Исхак метался из угла в угол по темному полу своей темницы. Сторож смотрел и дивился: "Сидит в этой дыре, смерти должен ждать как счастливого избавления, а он, гляди-ка, беспокоится о народе, о стране… С ума, наверное, начал сходить, бедняга".

Исхак поднял голову.

— Эй, батыр! — крикнул сторожу. — Позови сюда Иса-оулию, мне ему надо кое-что сказать.

— Довольно тебе вздор болтать, мусульманин. Помолчи, не то я дверь захлопну. Разговаривать не положено.

А пусть закрывает! Исхак не мог молчать. Душа горела, он не находил себе места и все говорил, говорил негромко сам с собой. Стражник слушал долго, потом спросил:

— Эй… Ты сам-то кто?

Исхак поднял лицо вверх. Там, на фоне прозрачноголубого неба, торчала голова стражника.

— Все теперь разорено, все гибнет! И зачем тебе знать мое имя, брат? А ты, Абдурахман! Кожу с тебя мало содрать с живого…

Стражнику было и дивно, и смешно: подумать только — где Абдурахман, а где этот обросший, грязный узник? Он окончательно убедился, что заключенный спятил с ума, и расхохотался:

— О повелитель, Абдурахману из ваших рук никак не ускользнуть. Ваша царская воля содрать с него кожу не один, а пять раз…

— Смеешься? Смейся! Только не могу я понять, с какой радости ты смеешься, когда гибнет земля твоих отцов, — сказал Исхак спокойно. — Что с восстанием? Оно кончено?

— Какое восстание? Которое поднял хазрет-военачальник?

Исхак отрицательно покачал головой.

— А-а, — протянул сторож. — Которое Болот-хан начал? Так ведь Болот-хан отправился на поклонение гробу пророка. Войско оставил в подчинении у Абдурахмана, а теперь как будто смута снова вышла.

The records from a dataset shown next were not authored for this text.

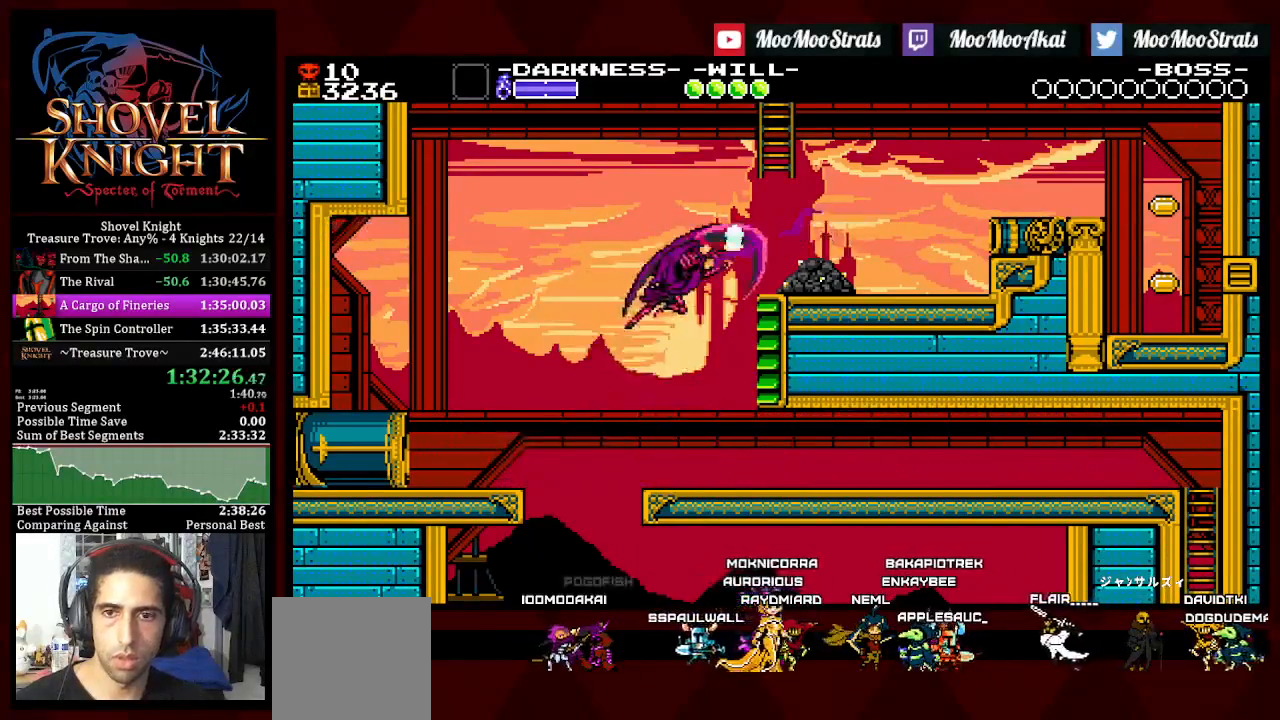
{"buttons": ["DPAD_UP"], "left_stick": "center", "right_stick": "center", "events": [[17, "CROSS", "up"], [467, "DPAD_RIGHT", "up"]]}
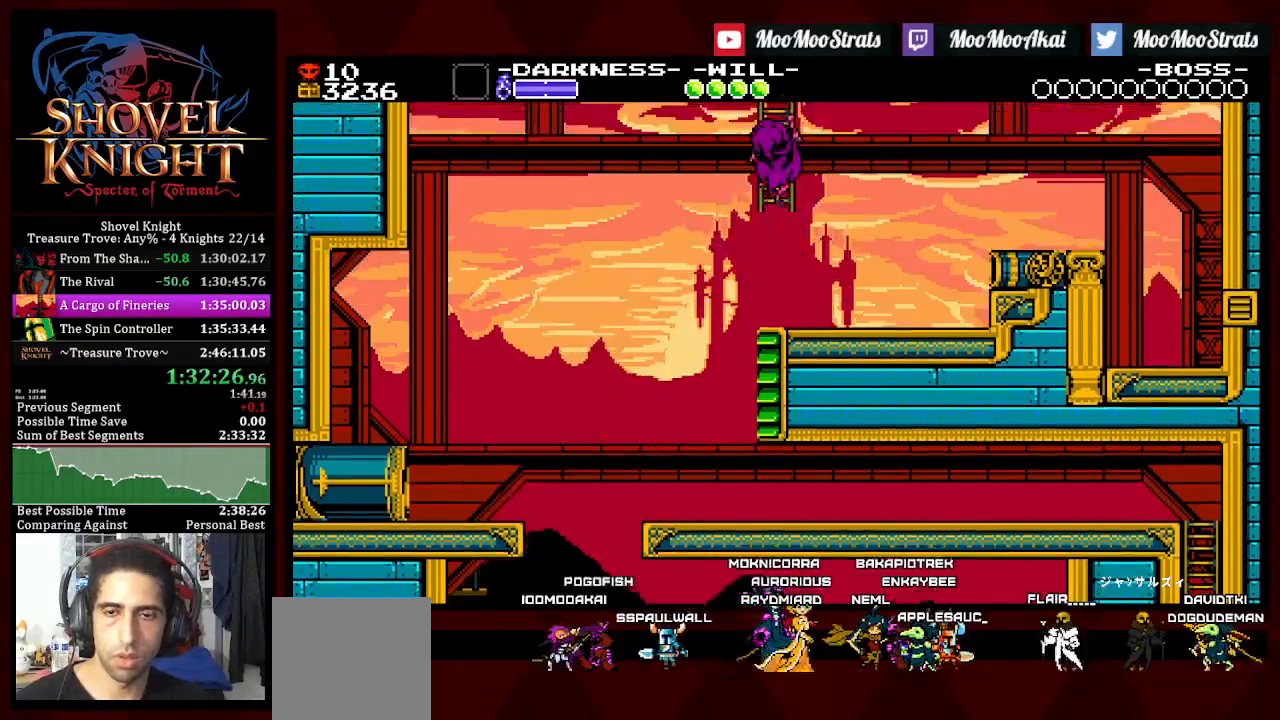
{"buttons": ["DPAD_UP"], "left_stick": "center", "right_stick": "center", "events": []}
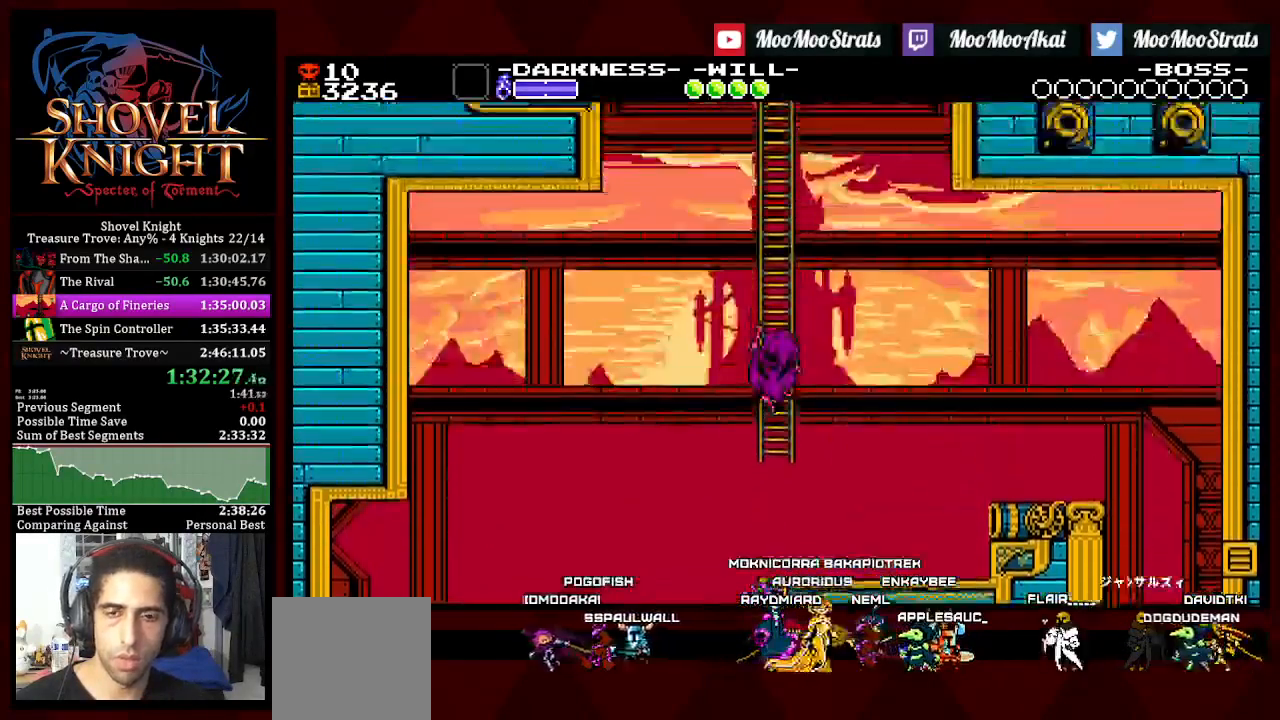
{"buttons": ["DPAD_RIGHT"], "left_stick": "center", "right_stick": "center", "events": [[433, "DPAD_RIGHT", "down"], [500, "DPAD_UP", "up"]]}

Исхак присел на пол. "О соколы мои, — радостно думалось ему. — Не оставили дело, не покорились орде…" Он больше не хотел разговаривать со стражником, но тот, видно, еще не натешился.

— Повелитель! — крикнул он Исхаку. — Скажи, тебе-то до них что за дело?

Исхак поднялся, сурово глянул в ухмыляющуюся бородатую рожу.

— Я и есть Болот-хан…

Стражник от смеха чуть не свалился в зиндан.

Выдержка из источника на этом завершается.